What the task asks: Search the entries for lines that contain the word "Hairstreak", and report each one found.

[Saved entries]
──────────
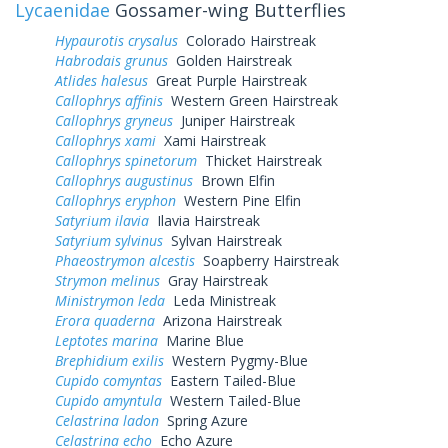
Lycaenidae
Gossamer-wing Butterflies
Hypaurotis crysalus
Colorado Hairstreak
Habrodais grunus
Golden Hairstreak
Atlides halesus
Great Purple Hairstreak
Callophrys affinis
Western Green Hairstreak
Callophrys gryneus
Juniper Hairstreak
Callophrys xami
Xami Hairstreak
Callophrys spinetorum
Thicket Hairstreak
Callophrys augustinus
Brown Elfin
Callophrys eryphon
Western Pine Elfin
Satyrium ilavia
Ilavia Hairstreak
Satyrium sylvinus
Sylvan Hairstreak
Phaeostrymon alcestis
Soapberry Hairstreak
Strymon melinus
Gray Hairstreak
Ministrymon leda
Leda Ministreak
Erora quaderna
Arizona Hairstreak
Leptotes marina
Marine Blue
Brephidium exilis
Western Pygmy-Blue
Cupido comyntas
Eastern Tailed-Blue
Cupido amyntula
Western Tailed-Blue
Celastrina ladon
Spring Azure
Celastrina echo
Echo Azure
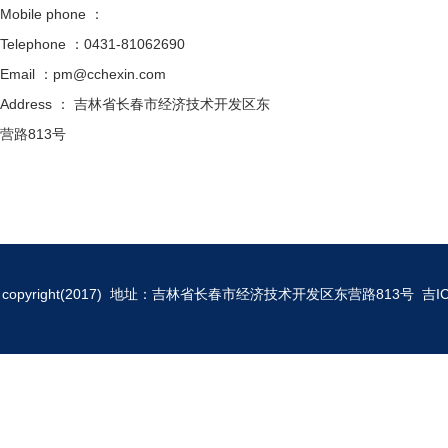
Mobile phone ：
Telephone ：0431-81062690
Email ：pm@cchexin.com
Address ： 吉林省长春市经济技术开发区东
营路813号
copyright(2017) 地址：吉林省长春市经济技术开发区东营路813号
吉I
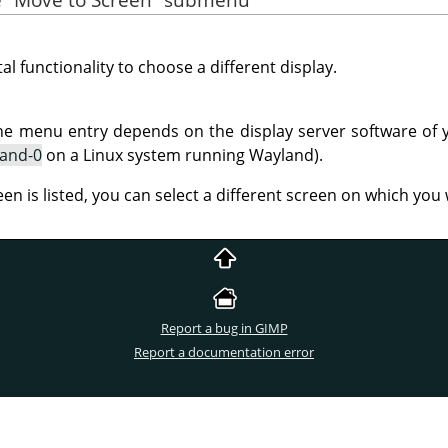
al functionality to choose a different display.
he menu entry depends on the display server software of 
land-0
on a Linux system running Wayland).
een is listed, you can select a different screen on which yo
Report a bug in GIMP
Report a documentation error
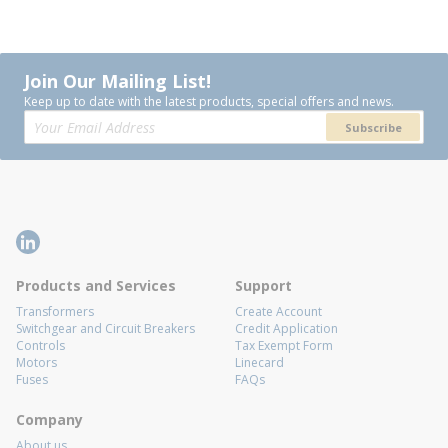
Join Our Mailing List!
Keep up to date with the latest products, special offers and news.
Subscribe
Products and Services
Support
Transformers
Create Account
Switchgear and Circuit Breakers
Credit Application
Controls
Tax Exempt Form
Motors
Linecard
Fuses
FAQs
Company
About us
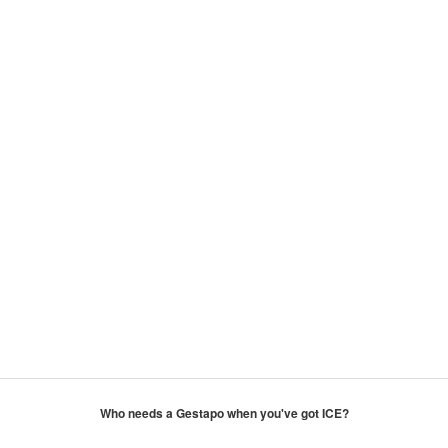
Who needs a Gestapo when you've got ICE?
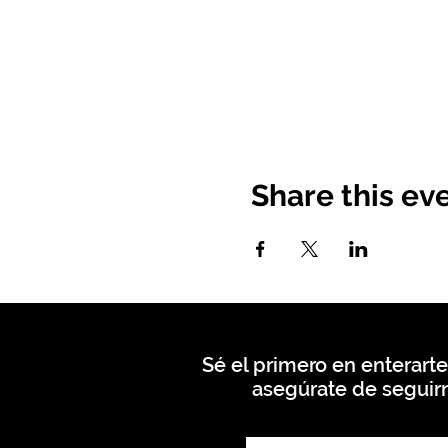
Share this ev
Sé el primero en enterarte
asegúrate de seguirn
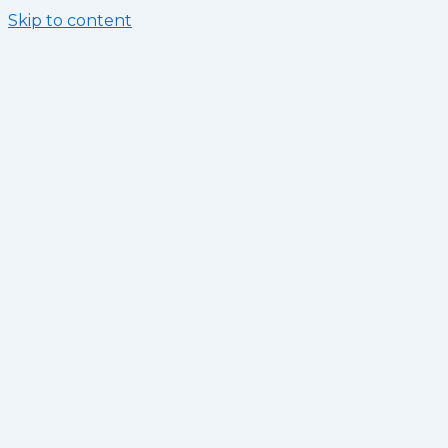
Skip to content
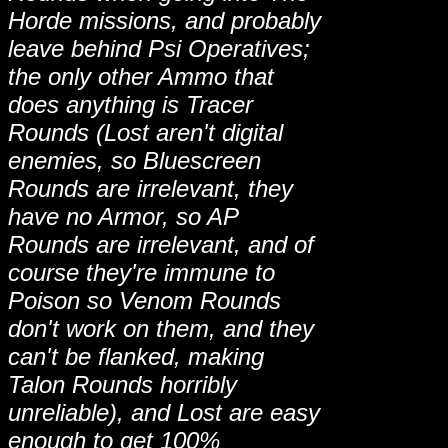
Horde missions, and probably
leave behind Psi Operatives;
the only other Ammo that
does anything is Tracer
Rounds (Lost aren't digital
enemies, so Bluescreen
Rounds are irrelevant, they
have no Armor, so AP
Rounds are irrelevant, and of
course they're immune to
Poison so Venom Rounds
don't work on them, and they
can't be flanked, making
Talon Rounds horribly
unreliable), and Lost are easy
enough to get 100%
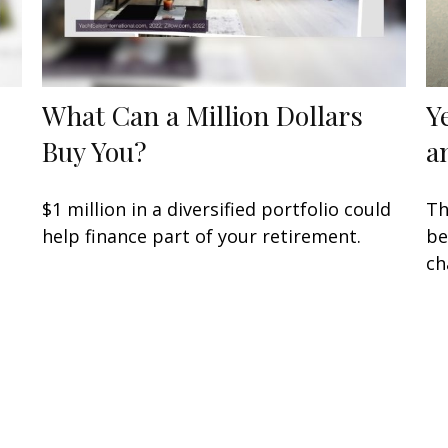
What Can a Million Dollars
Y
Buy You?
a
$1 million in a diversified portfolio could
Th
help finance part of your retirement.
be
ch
──────────
Exercise response:
Colorado Hairstreak
Golden Hairstreak
Great Purple Hairstreak
Western Green Hairstreak
Juniper Hairstreak
Xami Hairstreak
Thicket Hairstreak
Ilavia Hairstreak
Sylvan Hairstreak
Soapberry Hairstreak
Gray Hairstreak
Arizona Hairstreak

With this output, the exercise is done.